About this task =
Where the word "tutto" appears in a line below, copy the whole line.
(Data extracts begins)
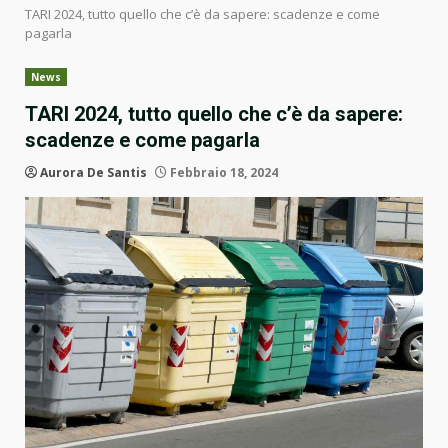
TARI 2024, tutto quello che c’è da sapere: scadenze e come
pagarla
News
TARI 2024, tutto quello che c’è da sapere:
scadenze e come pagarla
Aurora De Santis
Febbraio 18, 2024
(Data extracts ends)
(Data extracts begins)
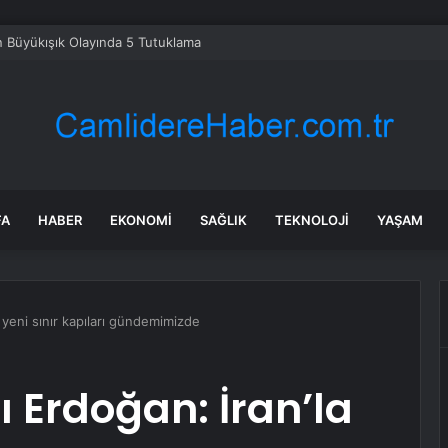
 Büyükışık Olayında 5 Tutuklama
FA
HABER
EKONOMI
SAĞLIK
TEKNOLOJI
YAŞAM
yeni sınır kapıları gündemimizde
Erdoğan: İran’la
(Data extracts ends)
Exercise solution =
TARI 2024, tutto quello che c’è da sapere: scadenze e come
TARI 2024, tutto quello che c’è da sapere:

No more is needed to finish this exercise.